42. After Jadian

1.4K 40 0
                                    

Happy Reading 🖤🖤

**

Jika saja rembulan dapat berbicara, mungkin Celine akan mengungkapkan secara terang-terangan kondisi hatinya saat ini. Senang, tentu saja. Gembira, bahagia, dan akan selalu begini hingga akhir nanti.

Gadis itu menarik anak rambutnya ke belakang dengan tangan. Angin yang berhembus malam ini sungguh membuat rambutnya berantakan. Namun, ia tetap menikmati setiap aliran udara yang menembus hingga tulang rusuk.

"Cel, masuk udah malem!!"

"Iya ma."

Detik selanjutnya, Celine melangkah menuju ke kamarnya. Ia sangat menikmati posisinya tadi, namun apalah daya hari sudah malam. Celine harus segera menuju ranjang dan tidur agar besok bisa bersekolah kembali.

Selimut itu terulur untuk menutupi tubuh Celine, dan pikiran itu terbuka untuk dipenuhi oleh Rasya, pria yang sudah berstatus sebagai kekasihnya sejak tadi.

"Goodnight, Rasya!!"

**

kring.... kring.... kring...

"Duh, bisa diem gak sih?" Celine menyingkirkan sebuah jam beker yang terletak di atas nakas menggunakan tangan kanannya. Refleks, beker itu pun terjatuh dan pecah.

Dengan kekuatan seribu aungan, Celine bangun dengan mata yang terlebar sempurna. Maniknya melotot tajam pada mayat beker yang tadi di jatuhkannya.

"Kok bisa pecah ya? Padahal, cuma kesenggol doang." Celine menghembuskan nafas pelan. "Yah, tinggal nama deh."

Kemudian gadis itu turun dari ranjang dan memunguti potongan-potongan beker yang terjatuh. Lalu, menaruhnya ke atas nakas.

Setelah selesai, ia beralih pergi ke kamar mandi. Ganti baju, dandan, dan menyiapkan buku menjadi kegiatan selanjutnya.

"Akhirnya selesai juga. Tepat jam setengah tujuh."

Celine melangkah ke bawah untuk menuju ruang makan. Disana sudah ada Papa, Mama, dan Abang kesayangannya.

"Pagi!!" sapa Celine dengan senyum yang merekah.

"Ceria amat," selidik Vareel. "Habis di tembak cowok?" lanjutnya kemudian.

Mendengar pertanyaan itu, gadis ini pun tersedak oleh roti yang baru saja masuk ke mulutnya.

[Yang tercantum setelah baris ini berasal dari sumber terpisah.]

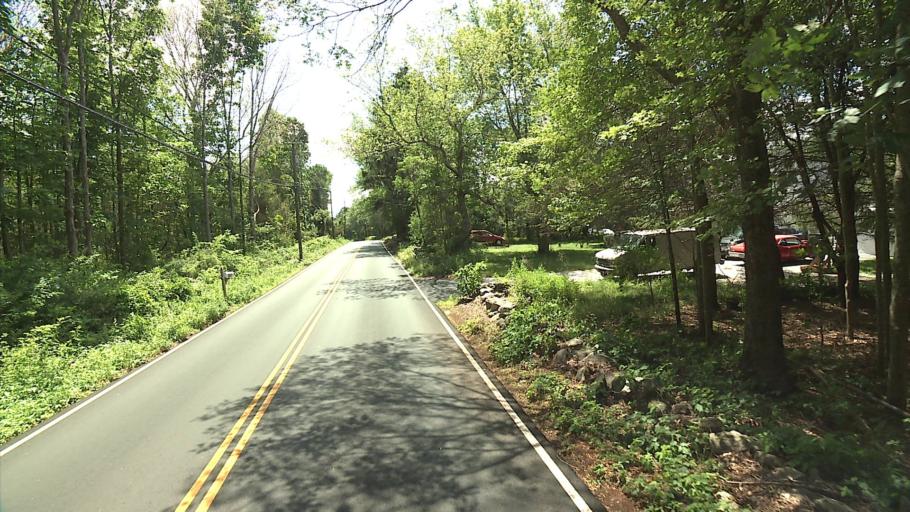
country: US
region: Connecticut
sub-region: New London County
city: Preston City
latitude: 41.5719
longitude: -71.8934
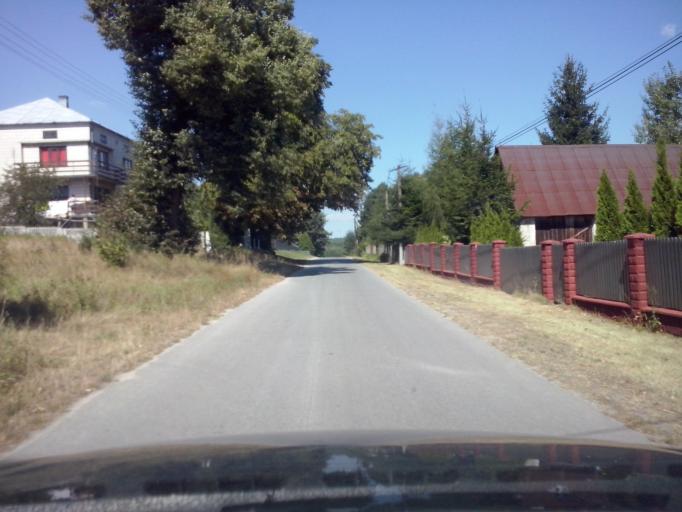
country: PL
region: Swietokrzyskie
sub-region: Powiat buski
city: Gnojno
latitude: 50.6226
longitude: 20.8809
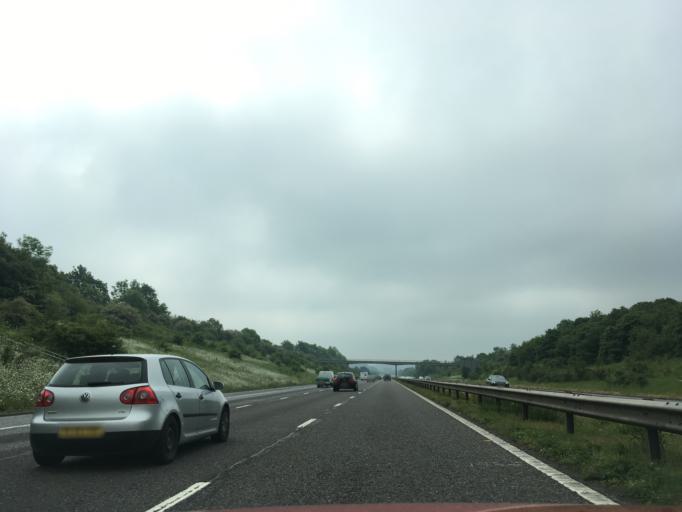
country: GB
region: England
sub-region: North Somerset
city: St. Georges
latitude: 51.3423
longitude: -2.8947
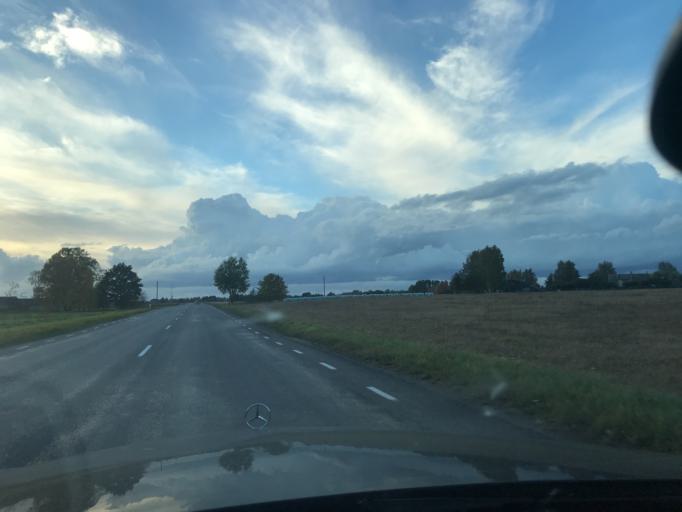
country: EE
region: Vorumaa
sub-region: Antsla vald
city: Vana-Antsla
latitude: 57.8863
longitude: 26.5211
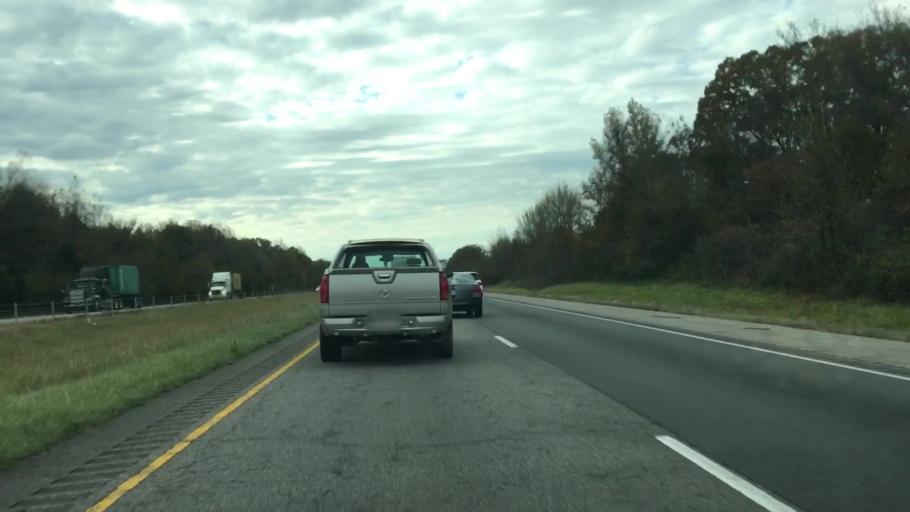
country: US
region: Arkansas
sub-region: Conway County
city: Morrilton
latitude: 35.1624
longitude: -92.6123
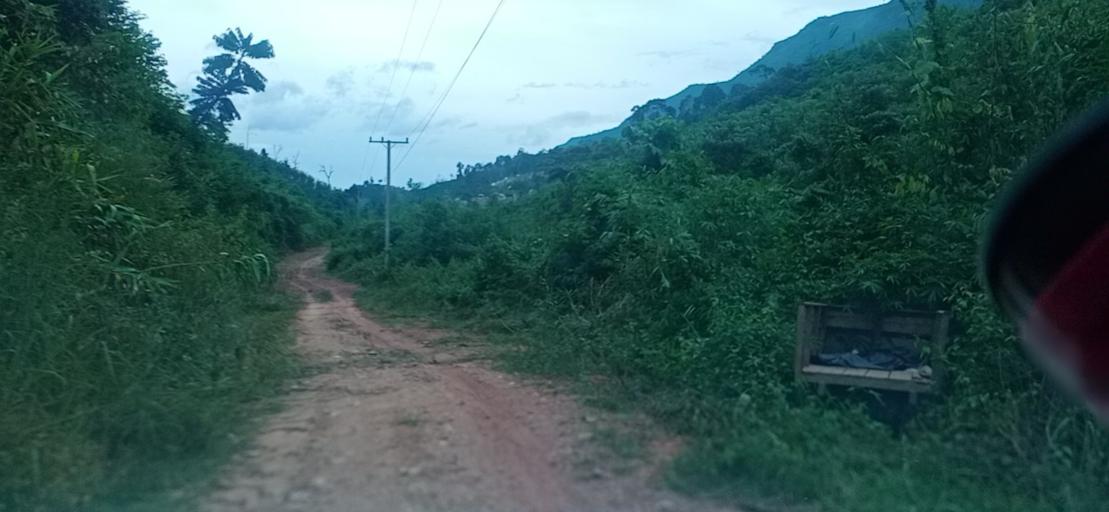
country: TH
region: Changwat Bueng Kan
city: Pak Khat
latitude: 18.5594
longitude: 103.2436
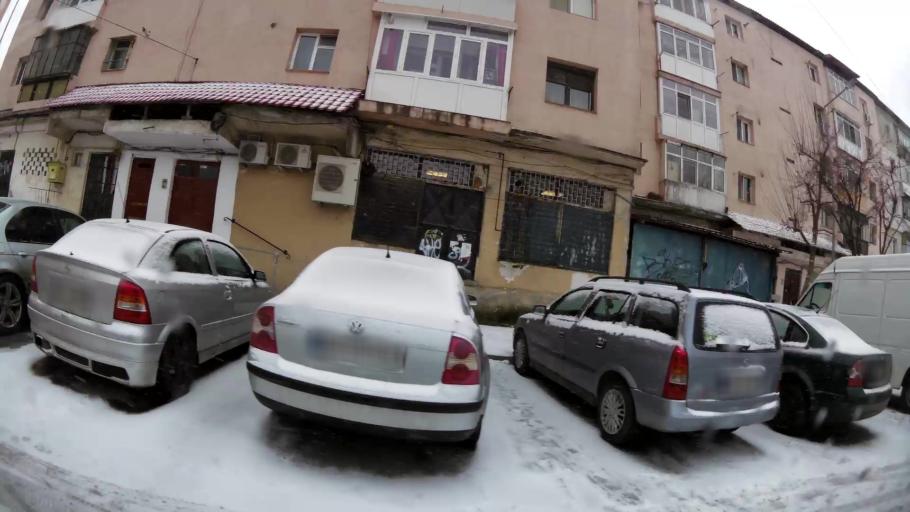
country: RO
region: Dambovita
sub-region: Municipiul Targoviste
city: Targoviste
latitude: 44.9218
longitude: 25.4478
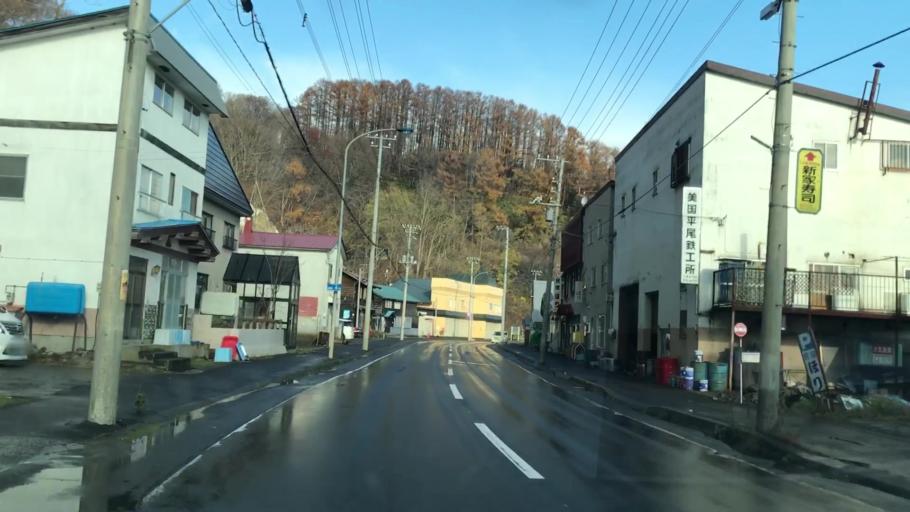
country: JP
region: Hokkaido
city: Yoichi
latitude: 43.2735
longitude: 140.6356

Melina yang nampak panik segera memberikan segelas air putih untuk Celine.

"Bang Vareel tuh apa-apaan sih, kita itu harus selalu tersenyum setiap hari. Senyum kan ibadah," cibir Celine.

"Tapi kalau kelewatan, ya gila lo ntar," tempat Vareel sambil memasukkan sepotong roti ke mulutnya.

"Terserah Abang aja deh." Celine memilih mengalah untuk berdebat dengan Abangnya yang menyebalkan ini. Ia tak mau mood-nya pagi-pagi harus rusak karena ulah Vareel. Harusnya, ia harus menunjukkan senyum kebahagiaan pada Rasya hari ini, sebagai tanda kesenangan hatinya yang tak pernah pudar.

Roti lapis coklat itu sedikit demi sedikit mulai berkurang, dan habis. Setelah itu, Celine meneguk segelas susu full-cream rasa vanila untuk melengkapi energinya.

"Ma, Pa, berangkat dulu ya!!" pamit Celine, lalu mencium punggung tangan dari Melina dan Handoko.

"Mau bareng nggak? Gua juga mau berangkat nih," tawar Vareel.

"Nggak usah, gua bisa sendiri," tolak Celine secara gamblang kepada Vareel.

"Yaudah, untung!!"

Celine menatap Vareel tajam. "Jahat!!"

Selanjutnya, ia berlari menuju ke luar untuk menunggu angkot atau kendaraan umum. Namun, seseorang dari arah berlawanan melangkah ke arahnya.